Goal of the exercise — Scan the records for "back". Show the matching lines.

Given information —
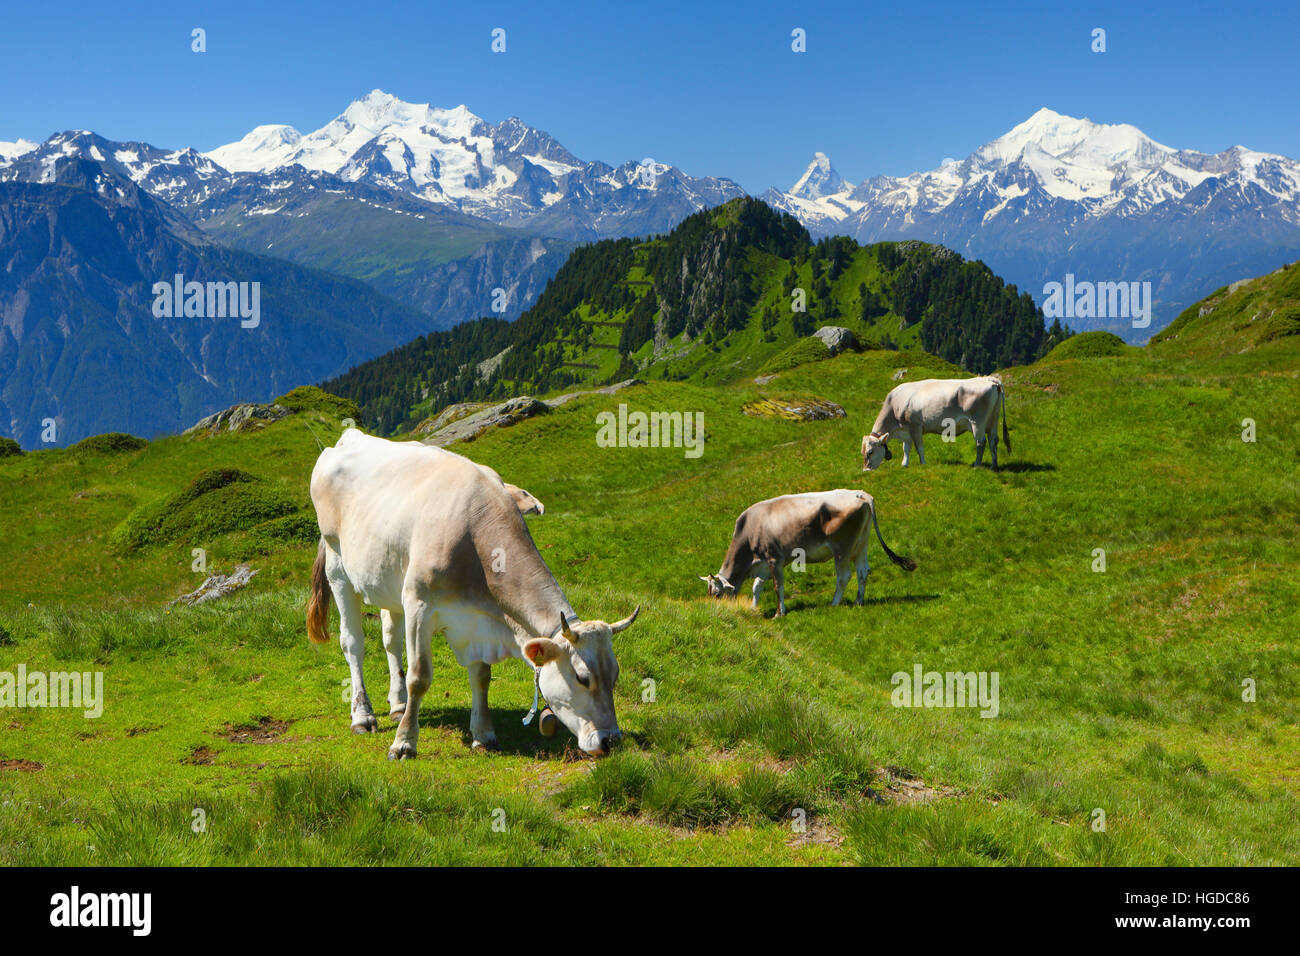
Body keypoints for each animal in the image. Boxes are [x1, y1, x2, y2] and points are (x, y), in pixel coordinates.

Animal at [309, 429, 634, 759]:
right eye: (582, 677)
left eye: (615, 674)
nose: (611, 740)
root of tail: (348, 437)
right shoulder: (419, 605)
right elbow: (419, 677)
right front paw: (403, 743)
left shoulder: (477, 618)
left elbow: (481, 676)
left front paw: (483, 734)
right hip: (337, 565)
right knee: (353, 643)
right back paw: (363, 715)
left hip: (389, 578)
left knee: (390, 639)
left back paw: (398, 705)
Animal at [702, 489, 915, 616]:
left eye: (717, 595)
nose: (715, 613)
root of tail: (861, 494)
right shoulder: (762, 563)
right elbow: (757, 587)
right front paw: (754, 609)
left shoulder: (774, 559)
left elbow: (777, 586)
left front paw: (779, 613)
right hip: (861, 545)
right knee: (863, 571)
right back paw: (858, 601)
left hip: (842, 548)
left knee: (844, 576)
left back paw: (834, 604)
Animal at [868, 379, 1008, 473]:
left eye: (870, 452)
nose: (866, 469)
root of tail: (990, 379)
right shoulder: (906, 431)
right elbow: (906, 448)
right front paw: (904, 464)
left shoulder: (915, 426)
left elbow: (919, 447)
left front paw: (923, 464)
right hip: (993, 421)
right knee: (993, 441)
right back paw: (994, 466)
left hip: (977, 422)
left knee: (981, 442)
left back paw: (976, 465)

Task result —
right back paw: (363, 715)
left back paw: (398, 705)
right back paw: (858, 601)
left back paw: (834, 604)
right back paw: (994, 466)
left back paw: (976, 465)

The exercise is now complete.